I am new to the furum and hope the following suggestions help.
Take the advice about the currents they can be very strong sometimes, the "whale shark season" begins around May and ends around November, but it can move up or down a little bit, even within the peak of the season you get a bad week with few whale sharks and sometimes NO galapagos sharks or hammerheads, it is just luck sometimes.
I had to live through those bad weeks every now and then with the passengers complaining a lot, and even if you searched and searched there were no sharks around.
I worked as a dive-guide for the last 5 years mainly onboard the Aggressor and other boats, and dived the Northern islands year round, if you want to see a whale shark pick the season where you have the best chances.
From December until April-May the water gets warmer and you see just Galapagos and hammerhead sharks, you can also have a bad week with no sharks in this season. It is basically unpredictable when it might change and you get a week with no sharks at all.
The best diving is in Darwin and Wolf, if you can make it to these Islands, try.
Regarding the boats with permits, yes only a few are authorized now, and it will get worst, everytime you read an article about how tourists "destroy paradise" a bureocrat also reads it and some environmental NOGs that need some Projects to present to the Board too, so another "study" gets done and more restrictions arrive, some are good common sense and help to protect the islands, some are just "rubbish" I would prefer to use another word but I do not know if I am allowed in this forum...but remember that some people makes a living from "extinction" not conservation.

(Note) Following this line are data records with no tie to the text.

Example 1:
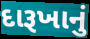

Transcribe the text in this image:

દારૂખાનું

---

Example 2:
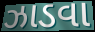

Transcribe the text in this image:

ઝાડવા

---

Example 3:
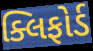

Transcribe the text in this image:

ક્લિફોર્ડ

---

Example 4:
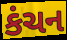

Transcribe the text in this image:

કંચન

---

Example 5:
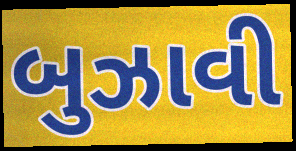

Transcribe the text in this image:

બુઝાવી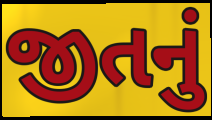
જીતનું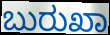
ಬುರುಖಾ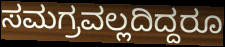
ಸಮಗ್ರವಲ್ಲದಿದ್ದರೂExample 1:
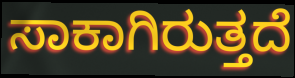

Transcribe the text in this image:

ಸಾಕಾಗಿರುತ್ತದೆ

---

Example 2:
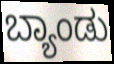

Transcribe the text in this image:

ಬ್ಯಾಂಡು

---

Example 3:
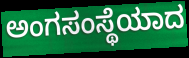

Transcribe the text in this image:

ಅಂಗಸಂಸ್ಥೆಯಾದ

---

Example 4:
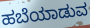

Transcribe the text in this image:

ಹಬೆಯಾಡುವ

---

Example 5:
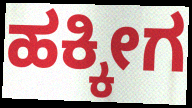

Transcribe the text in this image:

ಹಕ್ಕೀಗ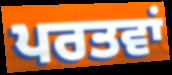
ਪਰਤਵਾਂ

To get funds you need to use the words that get attention and "extinction", "endangered", "in peril", etc. work very well.

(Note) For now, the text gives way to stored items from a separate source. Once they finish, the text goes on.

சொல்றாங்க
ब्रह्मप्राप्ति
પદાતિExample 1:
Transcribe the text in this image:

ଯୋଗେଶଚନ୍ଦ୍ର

The reason why DAN does not covers insurance on the Galapagos has to do with different viewpoints with the company that operates the private decompression chamber in Santa Cruz, not due to political issues with the government.
Take a signalling strobe in every dive (just take it don't turn it on while diving), a small flashlight in the day dives (just in case you get lost), a "sausage" signaling device you can display while doing your safety stop (it helps the dinghy drivers to locate you as you drift in the middle of the ocean), a mirror, a dive alert, a flag (some boats provide one some do not) if you are not in shape get in shape, (sprinting uphill is similar to swiming like mad after a whale shark, and you will need it, so start sprinting uphill).
Follow the guides instructions usually they are the first to find a whale shark. Ask the boat operator NEVER to anchor while they have divers in the water at Darwin or Wolf, so in case you end up drifting to Tahiti (a long way) they can begin to search for you inmediatly not after the 10-20 minutes it takes to raise the anchor. I am not trying to scare you but people have got lost and never found, even very very experienced divers (most of the time tour leaders or video crazy divers) that dived the Islands a lot got lost for some time before being found....it doesn't feels good.
Hope the advice helps, and enjoy your dives, it can be the best diving of your lifetime if you it the right week.